# How do you determine all values of c that satisfy the mean value theorem on the interval [-1,1] for (x^2 − 9)(x^2 + 1)?

Jan 25, 2018

$c = 0$

#### Explanation:

First, we need to figure out what the points are, so we know what the slope between them is.

$f \left(- 1\right) = \left({\left(- 1\right)}^{2} - 9\right) \left({\left(- 1\right)}^{2} + 1\right) = \left(1 - 9\right) \left(1 + 1\right) = - 16$

$f \left(1\right) = \left({\left(1\right)}^{2} - 9\right) \left({\left(1\right)}^{2} + 1\right) = \left(1 - 9\right) \left(1 + 1\right) = - 16$

The two points have the same value, so the slope between them is zero.

The mean value theorem says that:

If the slope between two points on a graph is $m$, then there must be some point $c$ between those points at which the derivative is also $m$.

In this case, our slope is 0, so we're looking for points between $- 1$ and $1$ whose slope(s) is/are 0.

To do this, let's take the derivative of our function.

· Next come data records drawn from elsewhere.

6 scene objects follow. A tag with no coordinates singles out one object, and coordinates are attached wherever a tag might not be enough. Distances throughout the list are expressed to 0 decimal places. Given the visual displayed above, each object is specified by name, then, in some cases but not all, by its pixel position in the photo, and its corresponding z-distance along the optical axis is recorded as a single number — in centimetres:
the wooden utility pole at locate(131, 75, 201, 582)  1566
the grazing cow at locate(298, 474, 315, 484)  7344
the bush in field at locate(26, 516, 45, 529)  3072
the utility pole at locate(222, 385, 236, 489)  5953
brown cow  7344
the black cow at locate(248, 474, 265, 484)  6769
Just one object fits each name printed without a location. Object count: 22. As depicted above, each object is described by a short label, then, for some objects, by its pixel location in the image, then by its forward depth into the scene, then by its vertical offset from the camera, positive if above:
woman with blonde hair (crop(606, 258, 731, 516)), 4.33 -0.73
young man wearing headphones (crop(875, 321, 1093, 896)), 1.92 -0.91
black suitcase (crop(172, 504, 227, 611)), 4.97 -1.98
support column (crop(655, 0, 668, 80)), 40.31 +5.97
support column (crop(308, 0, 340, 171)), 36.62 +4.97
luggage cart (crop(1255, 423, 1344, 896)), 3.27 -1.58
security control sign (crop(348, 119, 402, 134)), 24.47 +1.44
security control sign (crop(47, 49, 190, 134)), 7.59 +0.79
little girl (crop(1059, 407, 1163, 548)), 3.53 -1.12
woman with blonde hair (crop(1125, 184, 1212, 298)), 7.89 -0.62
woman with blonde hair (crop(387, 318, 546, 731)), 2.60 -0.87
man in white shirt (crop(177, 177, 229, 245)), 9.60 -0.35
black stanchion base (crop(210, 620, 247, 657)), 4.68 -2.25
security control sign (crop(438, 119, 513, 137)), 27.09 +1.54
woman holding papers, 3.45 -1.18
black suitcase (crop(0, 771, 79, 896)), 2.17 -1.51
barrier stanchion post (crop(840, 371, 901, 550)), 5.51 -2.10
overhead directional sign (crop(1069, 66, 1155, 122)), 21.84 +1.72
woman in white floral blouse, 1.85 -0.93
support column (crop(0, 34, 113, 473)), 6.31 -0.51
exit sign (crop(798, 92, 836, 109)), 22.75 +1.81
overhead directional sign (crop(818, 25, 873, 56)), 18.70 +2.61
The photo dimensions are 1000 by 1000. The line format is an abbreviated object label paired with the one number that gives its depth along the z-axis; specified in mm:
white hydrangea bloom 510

$f ' \left(x\right) = \frac{d}{\mathrm{dx}} \left({x}^{2} - 9\right) \left({x}^{2} + 1\right)$

$= 2 x \left({x}^{2} + 1\right) + 2 x \left({x}^{2} - 9\right)$

$= 2 {x}^{3} + 2 x + 2 {x}^{3} - 18 x$

$= 4 {x}^{3} - 16 x$

This derivative represents our slope, so we can set it equal to 0, since we're looking for where the slope is 0.

$4 {x}^{3} - 16 x = 0$

${x}^{3} - 4 x = 0$

$x \left({x}^{2} - 4\right) = 0$

$x \left(x - 2\right) \left(x + 2\right) = 0$

$\therefore x \in \left\{- 2 , 0 , 2\right\}$

The three points where the slope is zero are $- 2$, $0$, and $2$. However, since our problem wants us to find points we can use for the MVT for $- 1$ and $1$, we can only choose points between $- 1$ and $1$. Therefore, the only point we can use is 0.

$c = 0$